Excerpted passage:
+ + +

Were any of them as big as this? No. How could they be?
Falling in love for us meant falling into talk. We talked about our memories, broken bones, broken hearts and one broken marriage. We talked about our mothers, one Jewish and one Italian, constantly cooking and feeding. We talked about our fathers, neither of whom cooked or fed.
We talked about friends, come and gone. We talked about our careers, climbing the ladder of success, falling off the ladder, leaning in and leaning out.
We talked about our dreams: of traveling, of marriage, of how many children we would like and what we would name them. With those subjects addressed, we turned to smaller details and anecdotes, the stories about getting drunk, getting lost, crashing the car, stealing a candy bar and falling down a flight of subway stairs before a job interview.
Finally, we talked about the nonstories, the quirky facts and facets of personality: our favorite movies, what we liked to eat, what we wouldn’t eat. He hated Kalamata olives. He could do without cucumbers. I hated capers and marshmallows (and the end of “Ghostbusters”). He talked about rivers and rocks. I quoted Frank O’Hara and Mayakovsky. We compared 5K running times.
There was never enough time and so much to discuss. We talked about the colors of leaves, the shapes of clouds and why the word “warmth” has a hidden “p.”
We talked about sex.
We talked about our wedding.
We talked about our new house.
We talked about furnishing it.
We talked about pregnancy.
We talked about the child.
Then the second.
Seven years into it, our marriage was different. After the machinations of getting the children to sleep, we would sit side by side in bed with computers on our laps, surfing the internet. We were not talking, not sleeping, so close and yet so far apart. This dynamic — of being physically together but emotionally disengaged — had also bled into the mundane of the everyday, with too much silence and space between us on the couch and with us cooking on opposite sides of the kitchen island.

+ + +

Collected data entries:
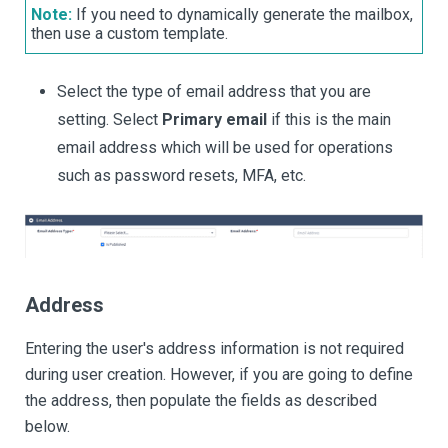
Note:
If you need to dynamically generate the mailbox,
then use a custom template.
Select the type of email address that you are
setting. Select
Primary email
if this is the main
email address which will be used for operations
such as password resets, MFA, etc.
Address
Entering the user's address information is not required
during user creation. However, if you are going to define
the address, then populate the fields as described
below.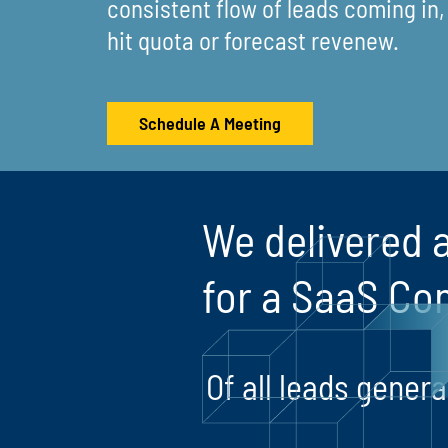
consistent flow of leads coming in, i
hit quota or forecast revenew.
Schedule A Meeting
We delivered a
for a SaaS Co
Of all leads gene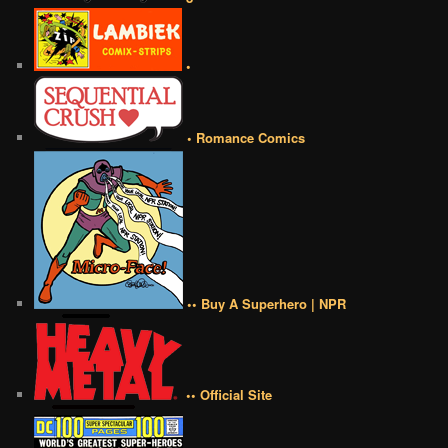
•
• Romance Comics
•• Buy A Superhero | NPR
•• Official Site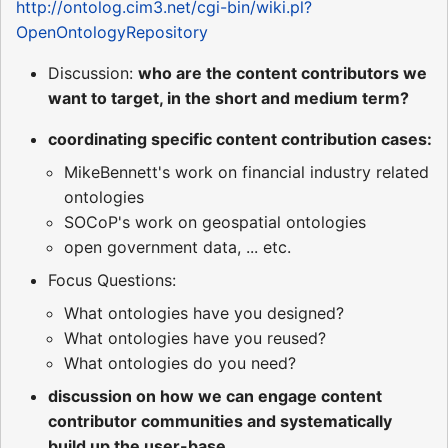
http://ontolog.cim3.net/cgi-bin/wiki.pl?
OpenOntologyRepository
Discussion:
who are the content contributors we
want to target, in the short and medium term?
coordinating specific content contribution cases:
MikeBennett's work on financial industry related
ontologies
SOCoP's work on geospatial ontologies
open government data, ... etc.
Focus Questions:
What ontologies have you designed?
What ontologies have you reused?
What ontologies do you need?
discussion on how we can engage content
contributor communities and systematically
build up the user-base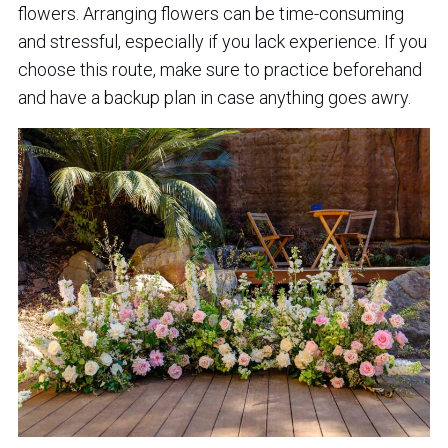
flowers. Arranging flowers can be time-consuming
and stressful, especially if you lack experience. If you
choose this route, make sure to practice beforehand
and have a backup plan in case anything goes awry.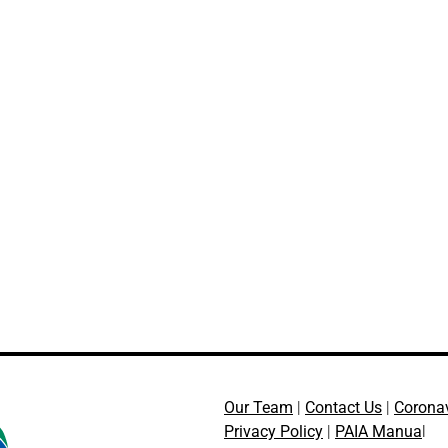
Our Team
|
Contact Us
|
Corona
Privacy Policy
|
PAIA Manua
l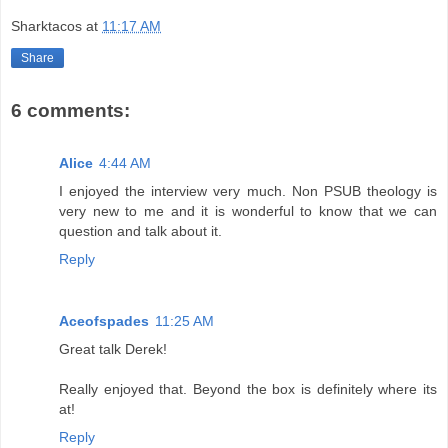
Sharktacos
at
11:17 AM
Share
6 comments:
Alice
4:44 AM
I enjoyed the interview very much. Non PSUB theology is
very new to me and it is wonderful to know that we can
question and talk about it.
Reply
Aceofspades
11:25 AM
Great talk Derek!
Really enjoyed that. Beyond the box is definitely where its
at!
Reply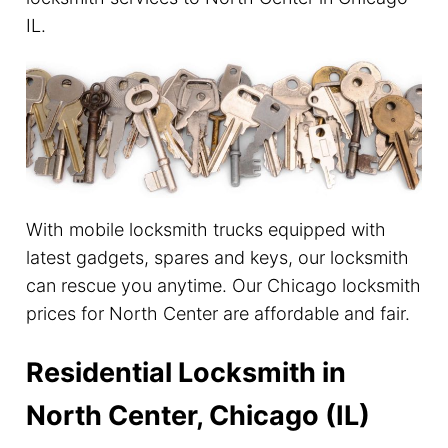
IL.
With mobile locksmith trucks equipped with
latest gadgets, spares and keys, our locksmith
can rescue you anytime. Our Chicago locksmith
prices for North Center are affordable and fair.
Residential Locksmith in
North Center, Chicago (IL)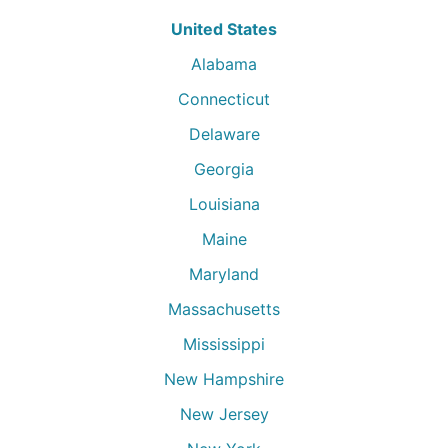
United States
Alabama
Connecticut
Delaware
Georgia
Louisiana
Maine
Maryland
Massachusetts
Mississippi
New Hampshire
New Jersey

+ + +

Job 1:
Duplicate the stretch of the passage about talking from "We talked about our dreams: of" through "5K running times.".
Job 2:
Recast the paragraph of the passage about talking that begins "Finally, we talked about the nonstories" as a short bulleted list that keeps its main facts.
The rows have no connection to the passage about talking.

Answer space 1:
We talked about our dreams: of traveling, of marriage, of how many children we would like and what we would name them. With those subjects addressed, we turned to smaller details and anecdotes, the stories about getting drunk, getting lost, crashing the car, stealing a candy bar and falling down a flight of subway stairs before a job interview.
Finally, we talked about the nonstories, the quirky facts and facets of personality: our favorite movies, what we liked to eat, what we wouldn’t eat. He hated Kalamata olives. He could do without cucumbers. I hated capers and marshmallows (and the end of “Ghostbusters”). He talked about rivers and rocks. I quoted Frank O’Hara and Mayakovsky. We compared 5K running times.

Answer space 2:
- The last topic was the nonstories: quirky facts and facets of personality, such as favorite movies, foods liked, and foods refused.
- He hated Kalamata olives and could do without cucumbers.
- The narrator hated capers, marshmallows, and the end of "Ghostbusters."
- He talked about rivers and rocks, and the narrator quoted Frank O'Hara and Mayakovsky.
- They compared 5K running times.